Oz closes his eyes and hums something in Hindi. Fred thinks it's Hindi, anyway. He does it for a while, and maybe he can help her unsay the things she's said. But then he opens his eyes.

"Sorry," he says. "Still said."

"It's okay," Fred says. "You won't tell anyone, will you?"

"That you're gay?"

Fred shakes her head. "That I work for an evil law firm," she says. "I'm cool with being gay. Well, sort of. I like my girlfriend a lot a lot a lot. Her name's Willow, and she has red hair and this smile that melts you--"

"Like a warm chocolate chip cookie," Oz finishes. Fred blinks. Maybe he wasn't joking about being psychic. Sometimes people don't joke and she thinks they are and it's all bad. "I know Willow. We used to go out, back in the day."

This is a surprise. "Well, that just makes it a very small world," Fred says, feeling embarrassed. "So...you're from Sunnydale?"

"When it existed," Oz says with a nod.

"I'm sorry it imploded," she says. "I'm...oh, hell. I'm really sorry. But I guess that's why you're not surprised about evil law firms and stuff. And, um, ex-straight girls going gay and not telling anyone."

He nods and smiles a little, and Fred's fogged-out brain remembers suddenly. Oz. The guitarist. The werewolf. Willow's first time. The best boyfriend of all time, and she's just been prattling on and on and on to this guy. She can see the wolf in his incisors now, and maybe it wasn't so smart to be so comfy with a stranger just because of vibe.

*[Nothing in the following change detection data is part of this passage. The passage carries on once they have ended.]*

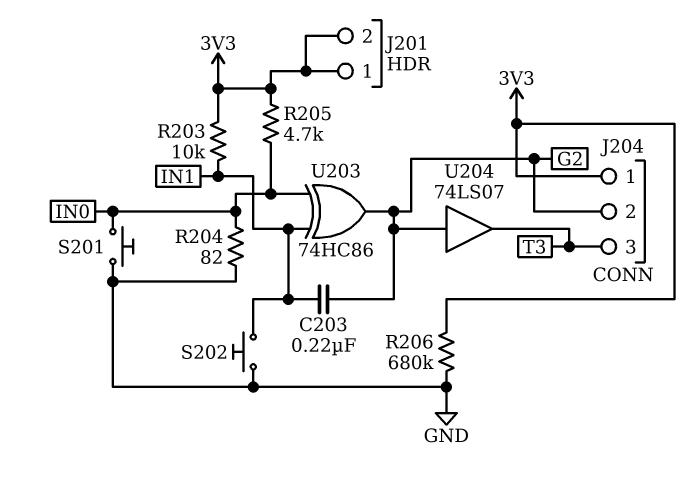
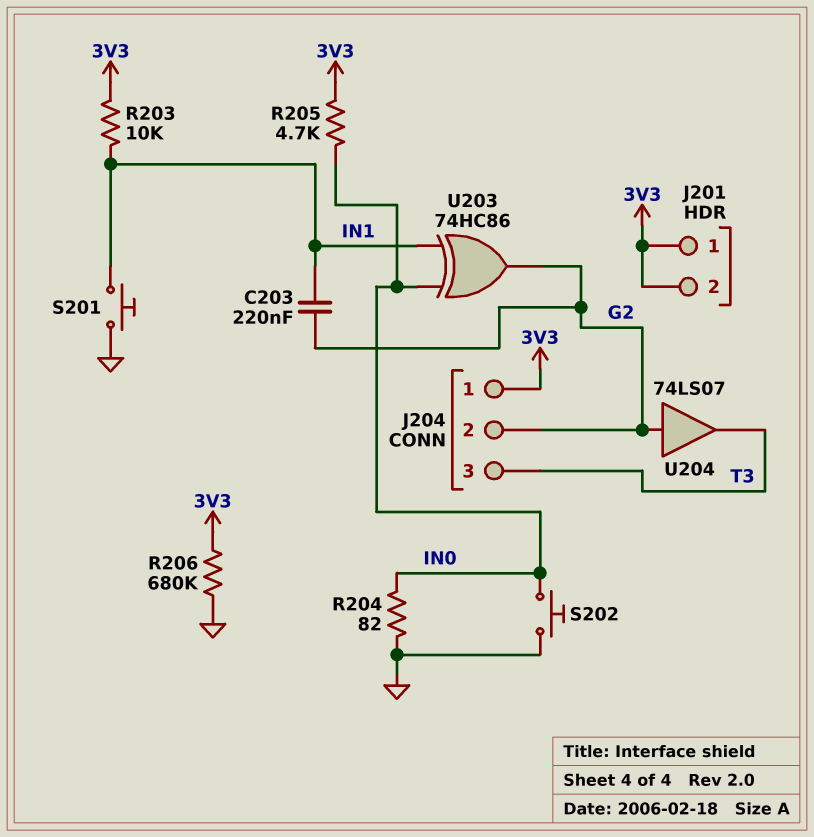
S201: button (GND, IN0) -> button (GND, IN1)
S202: button (GND, IN1) -> button (GND, IN0)

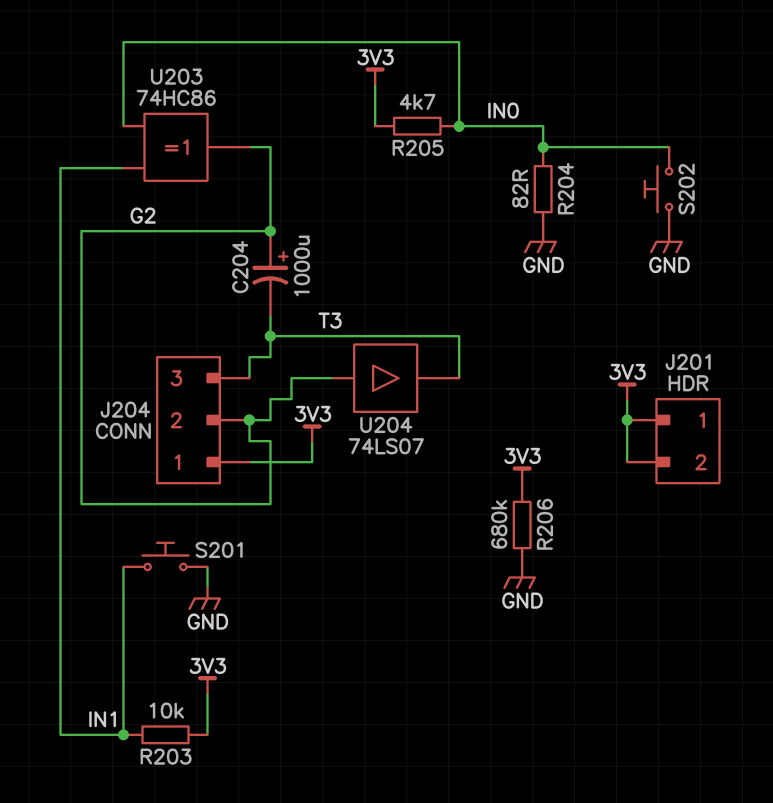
C203: 220nF (G2, IN1) -> none
C204: none -> 1000uF (plus G2, minus T3)

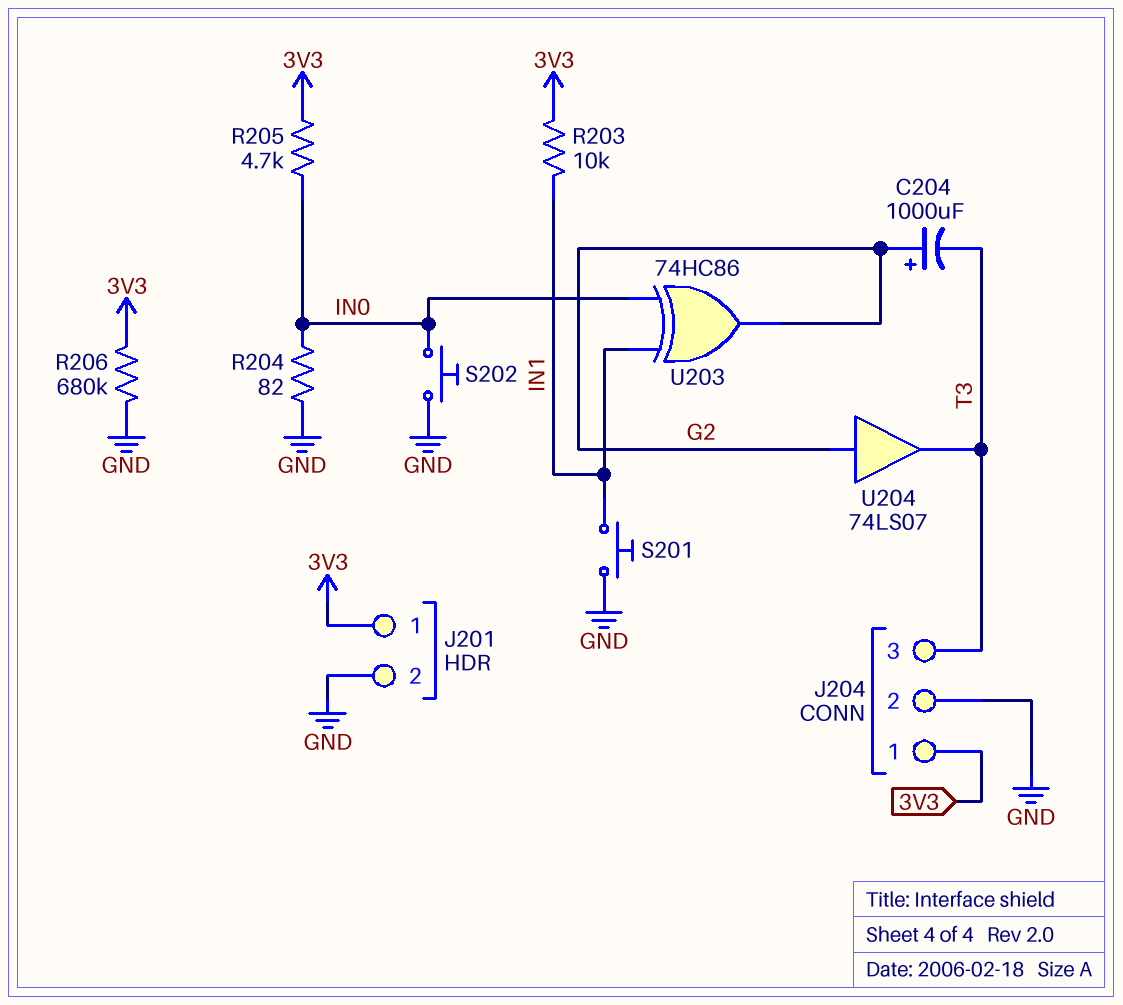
J201 pin 2: 3V3 -> GND
J204 pin 2: G2 -> GND

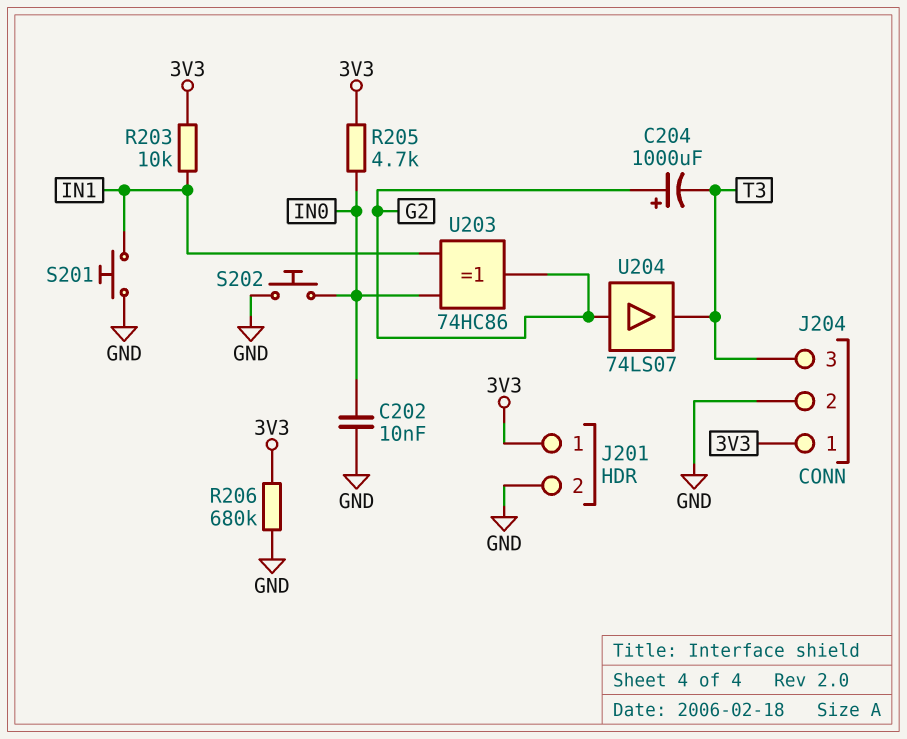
C202: none -> 10nF (GND, IN0)
R204: 82 (GND, IN0) -> none

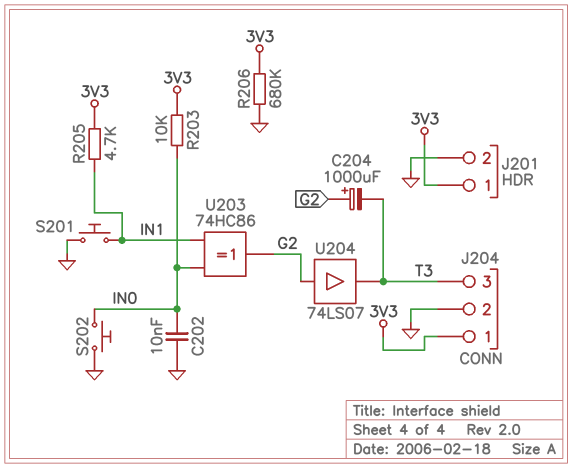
R203: 10k (3V3, IN1) -> 10k (3V3, IN0)
R205: 4.7k (3V3, IN0) -> 4.7k (3V3, IN1)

"I can see why you two get along," is what he says. And Fred tries to smile, because he's a werewolf and he's Willow's ex and she's babbled to him while high. Can't be good. Just can't be. Loose lips sink ships and all that good stuff.

"We're talkers," Fred says. "Are you mad at me?"

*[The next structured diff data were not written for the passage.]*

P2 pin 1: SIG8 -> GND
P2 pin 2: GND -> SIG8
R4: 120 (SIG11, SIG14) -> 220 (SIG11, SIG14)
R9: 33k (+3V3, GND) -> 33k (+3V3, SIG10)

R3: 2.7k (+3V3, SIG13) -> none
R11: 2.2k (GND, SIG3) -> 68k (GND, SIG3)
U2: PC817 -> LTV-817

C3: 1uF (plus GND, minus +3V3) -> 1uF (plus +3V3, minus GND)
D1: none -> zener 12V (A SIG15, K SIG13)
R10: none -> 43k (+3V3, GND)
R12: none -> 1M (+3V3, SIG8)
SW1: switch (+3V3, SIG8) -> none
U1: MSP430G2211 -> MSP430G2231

"Waste of time," Oz replies. Apparently complete sentences are also a waste of time, and Fred wishes she'd never thought Oz was cool. He is cool. Very much still cool, but it's just a mess that she's met him like this at a party she went to without her girlfriend. "You okay?"

"A little uptight," Fred admits. "You're Willow's ex-guy, and I'm just here and babbling and it's kinda awkward."

Oz nods. "Maybe," he agrees. "Willow and I were a long time ago. Wounds heal. There's a new girl, a new guitar, a new vibe. You and I don't have to talk about Willow."

This is wisdom. Fred recognizes it the way she used to when Matt suggested she and Levon chill when they were arguing about where Area 51 really was, or when she'd stare up the stars in the back of the truck and know there were a thousand, thousand universes where near-Freds were doing the same thing. She thinks maybe she could use a beer, maybe Johnny Cash covering Nine Inch Nails.

Johnny Cash is dead. That's messed up. Levon's probably devastated. Really. Levon loved Johnny Cash. He had all of his Aunt Donna's records of Johnny Cash and wouldn't let Boomer shoot them from the back of their pick-up.

Fred misses them. All of them.

"Do you know how to play Ring of Fire?" Fred asks, rubbing her eye. "And does Dev have beer that's not Natural Ice?"

"You mock the Natty Ice?" Oz asks, lifting an eyebrow. "We have Red Stripe in the ice chest. And I can play the Social D cover of Ring of Fire. It's not the Man in Black, but who is?"

Fred crosses her arms over her chest. Thinks that Willow was right not to come with her. Thinks that she's glad to have a girlfriend, but that maybe she needs friends even more. Oz might be a start.

"Thanks," is what Fred finally says. Because Fred? Can also be cool.